── Text
Israel zwischen Vernichtungs- und Wahlkampfkrieg

Ameer Makhoul, Progress Center for Policies, 18.10.2025

إسرائيل بين حرب الإبادة وحرب الانتخابات

Übersetzt von Tlaxcala

Krieg auf allen Fronten, von Patrick Chappatte

Einleitung

Der israelische Premierminister Benjamin Netanjahu und Verteidigungsminister Israel Katz haben erneut damit gedroht, den Krieg gegen den Gazastreifen wieder aufzunehmen, und mit dem Einsatz von Gewalt gedroht, falls die Hamas die Leichen der israelischen Gefangenen und Häftlinge nicht herausgibt.
Gleichzeitig hat der Minister für strategische Angelegenheiten, Ron Dermer, seine Kontakte zur Trump-Regierung intensiviert und Geheimdienstberichte vorgelegt, die behaupten, Hamas könne eine große Zahl von Leichen zurückgeben, ein Schritt, der als Vorbereitung auf ein US-amerikanisches grünes Licht für eine erneute militärische Eskalation gilt.
────
── Daten zur Prüfung
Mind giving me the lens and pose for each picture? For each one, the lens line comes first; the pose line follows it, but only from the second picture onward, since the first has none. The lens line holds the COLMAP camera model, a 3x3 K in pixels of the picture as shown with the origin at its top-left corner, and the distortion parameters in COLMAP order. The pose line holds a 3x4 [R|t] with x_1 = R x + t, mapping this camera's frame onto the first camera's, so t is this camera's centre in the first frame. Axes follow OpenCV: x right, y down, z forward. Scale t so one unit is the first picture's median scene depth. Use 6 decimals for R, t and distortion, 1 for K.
────
── Daten zur Prüfung
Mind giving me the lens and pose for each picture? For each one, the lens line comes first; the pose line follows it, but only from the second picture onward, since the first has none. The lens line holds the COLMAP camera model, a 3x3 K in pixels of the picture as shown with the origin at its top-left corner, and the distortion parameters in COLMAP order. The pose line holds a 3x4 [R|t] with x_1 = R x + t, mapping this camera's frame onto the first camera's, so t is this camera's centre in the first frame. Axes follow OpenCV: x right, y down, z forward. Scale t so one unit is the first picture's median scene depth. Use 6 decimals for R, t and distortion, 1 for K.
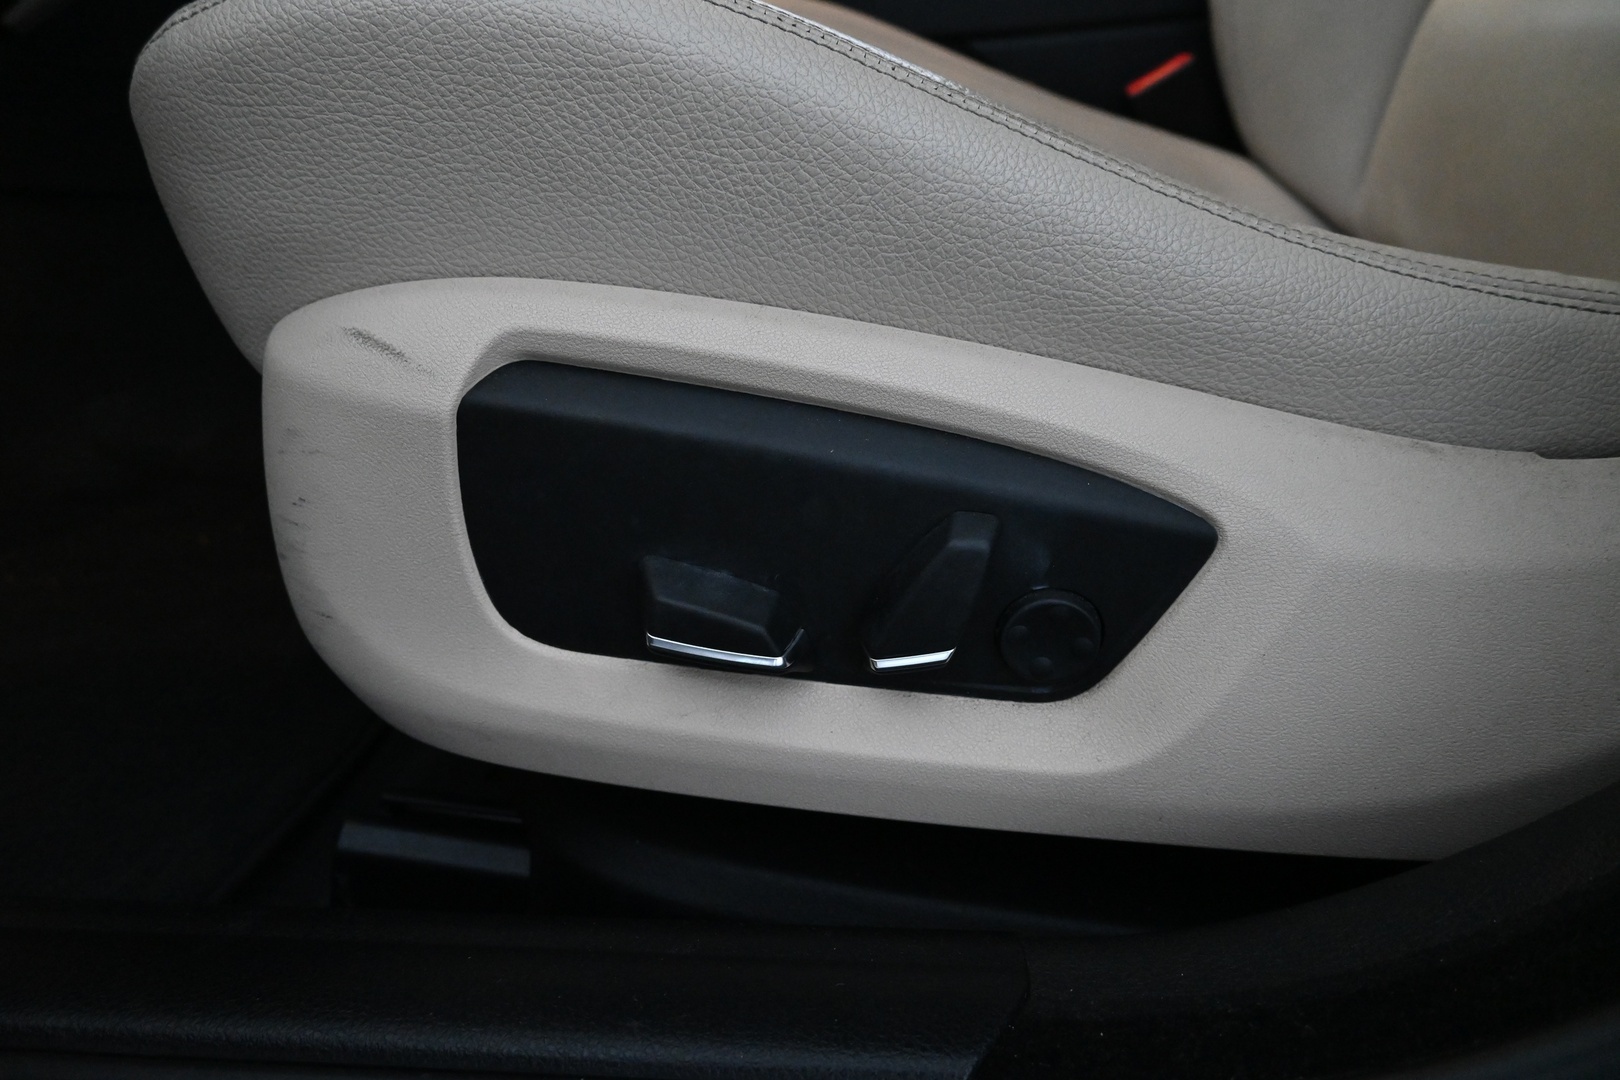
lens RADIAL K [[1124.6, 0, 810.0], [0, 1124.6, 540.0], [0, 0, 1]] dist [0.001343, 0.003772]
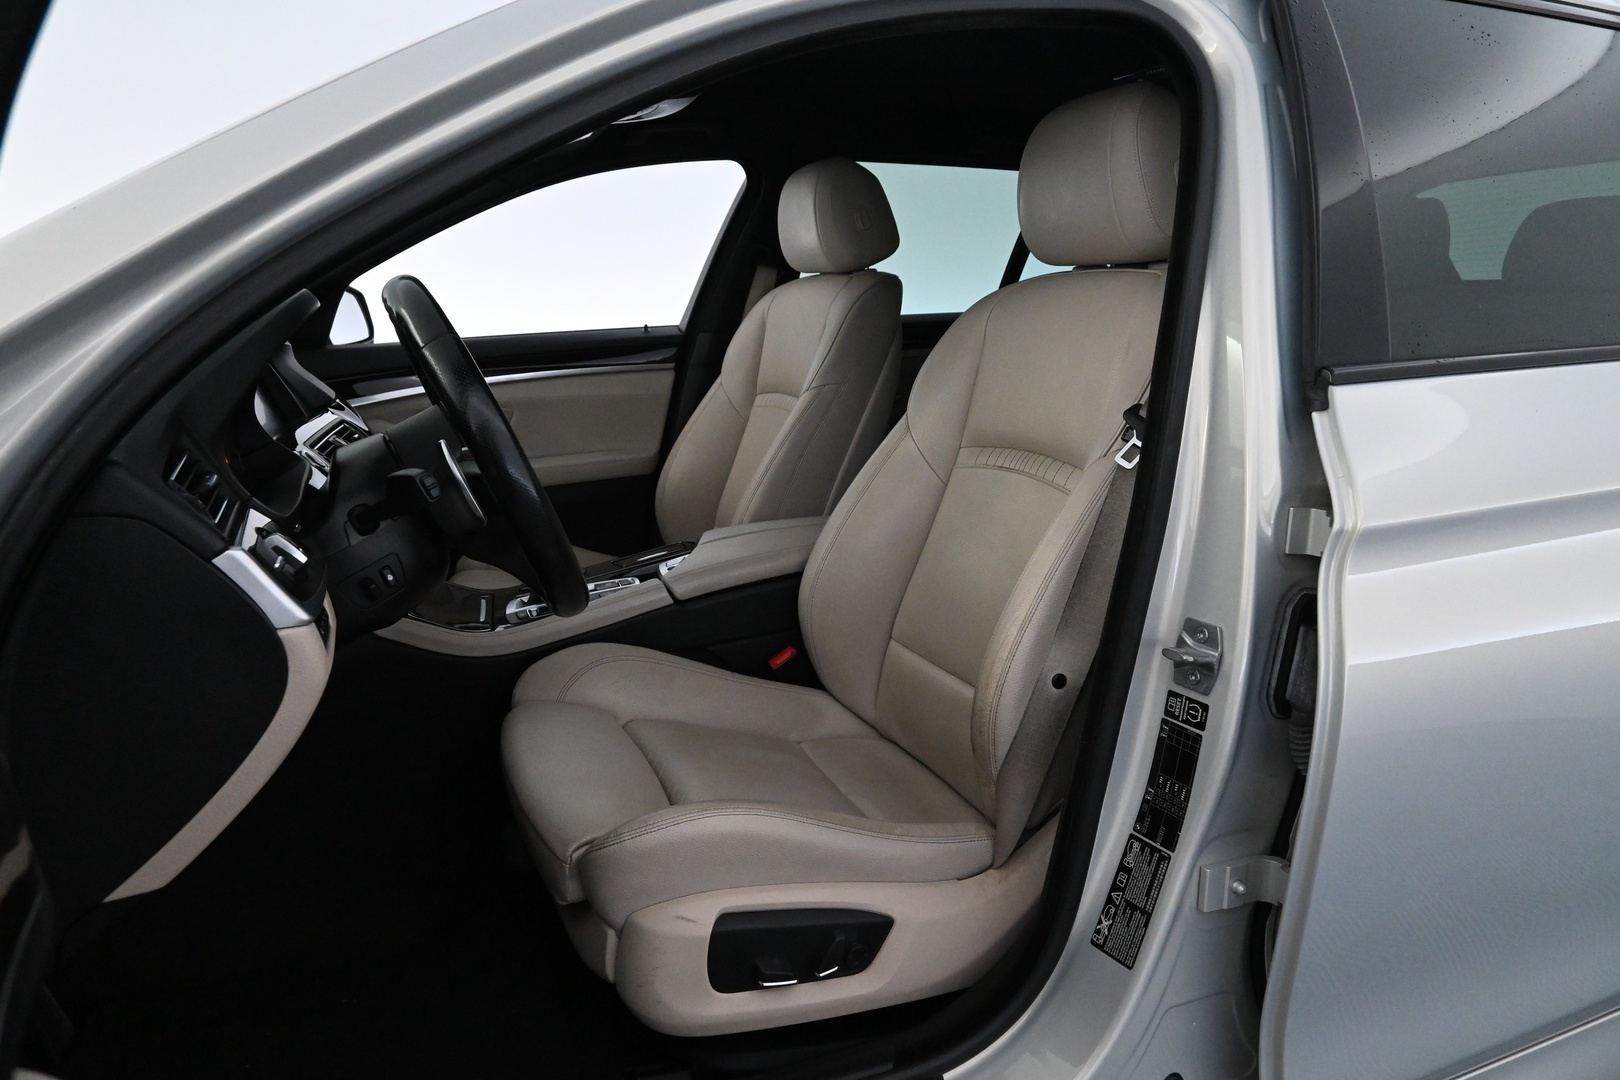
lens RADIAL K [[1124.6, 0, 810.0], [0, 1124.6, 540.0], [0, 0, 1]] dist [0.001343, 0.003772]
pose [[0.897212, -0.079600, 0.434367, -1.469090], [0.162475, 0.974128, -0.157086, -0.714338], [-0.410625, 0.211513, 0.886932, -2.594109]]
────
── Daten zur Prüfung
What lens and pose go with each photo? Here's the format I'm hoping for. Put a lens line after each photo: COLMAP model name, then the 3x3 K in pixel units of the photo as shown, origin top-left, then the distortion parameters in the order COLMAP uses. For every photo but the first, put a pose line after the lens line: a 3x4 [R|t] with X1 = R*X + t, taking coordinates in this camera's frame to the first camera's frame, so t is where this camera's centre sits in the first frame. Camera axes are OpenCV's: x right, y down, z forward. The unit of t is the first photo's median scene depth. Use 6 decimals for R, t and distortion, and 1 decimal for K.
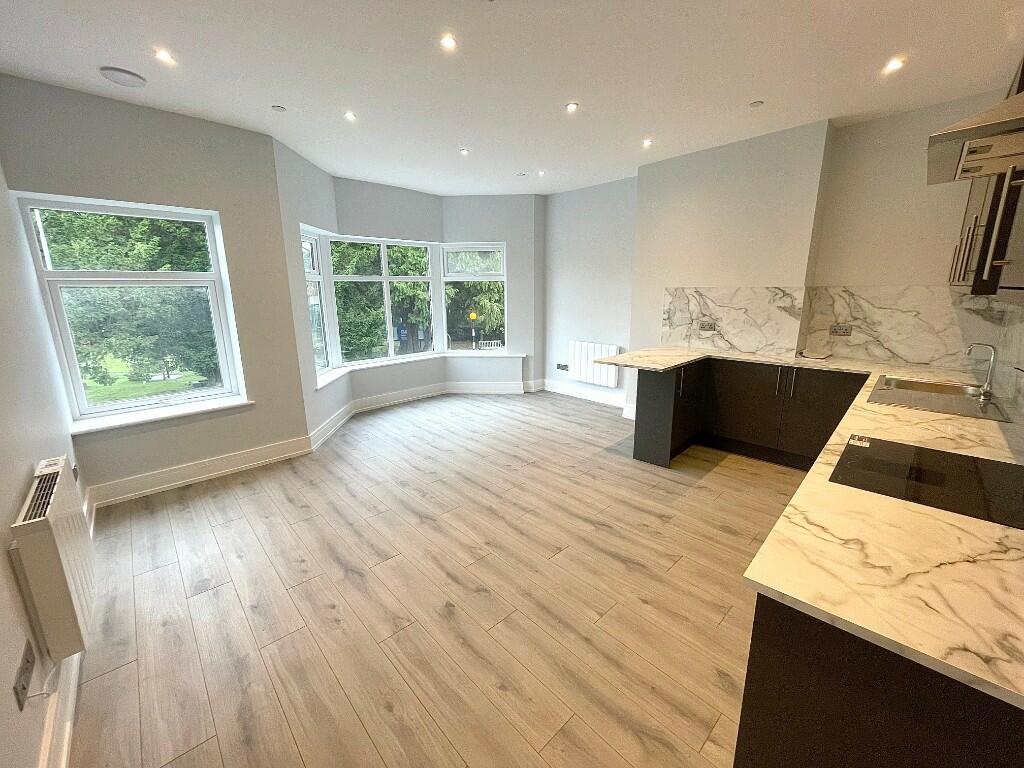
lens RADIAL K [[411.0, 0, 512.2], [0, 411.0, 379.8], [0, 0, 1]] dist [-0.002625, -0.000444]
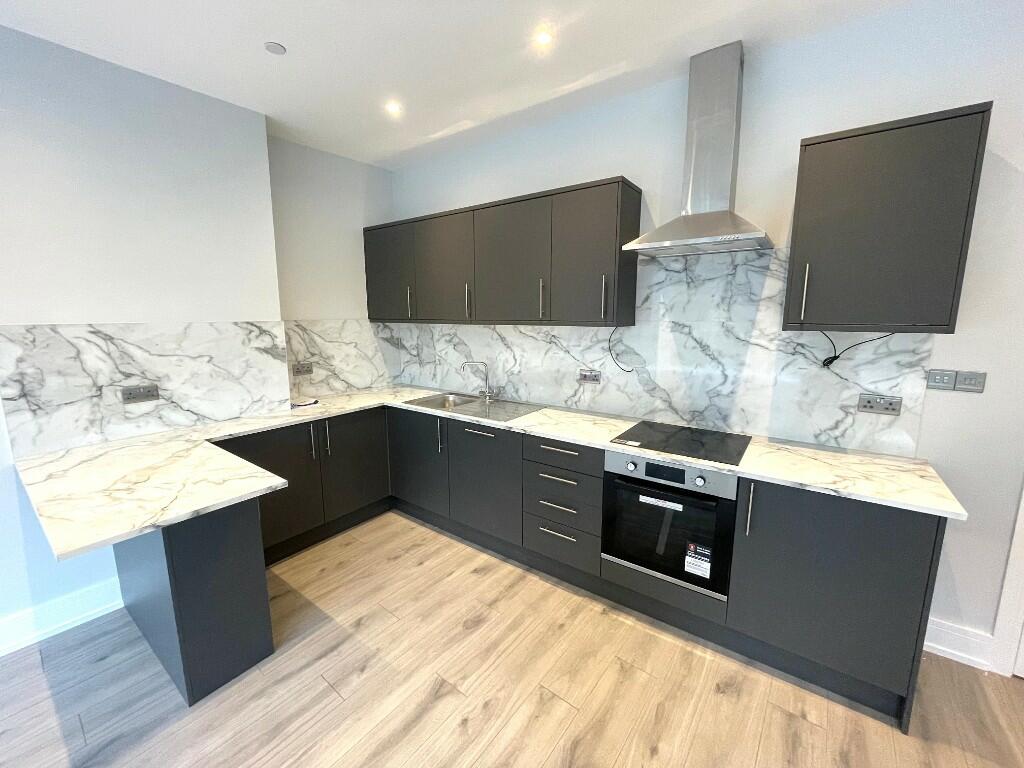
────
■ Arbeitsauftrag 1
Schreib den Abschnitt aus dem Text genau ab, beginnend bei „Gleichzeitig hat der“ und endend bei „militärische Eskalation gilt.“.
■ Arbeitsauftrag 2
Welches Amt hat Ron Dermer laut dem Text?

■ Schriftliche Antwort 1
Gleichzeitig hat der Minister für strategische Angelegenheiten, Ron Dermer, seine Kontakte zur Trump-Regierung intensiviert und Geheimdienstberichte vorgelegt, die behaupten, Hamas könne eine große Zahl von Leichen zurückgeben, ein Schritt, der als Vorbereitung auf ein US-amerikanisches grünes Licht für eine erneute militärische Eskalation gilt.

■ Schriftliche Antwort 2
Minister für strategische Angelegenheiten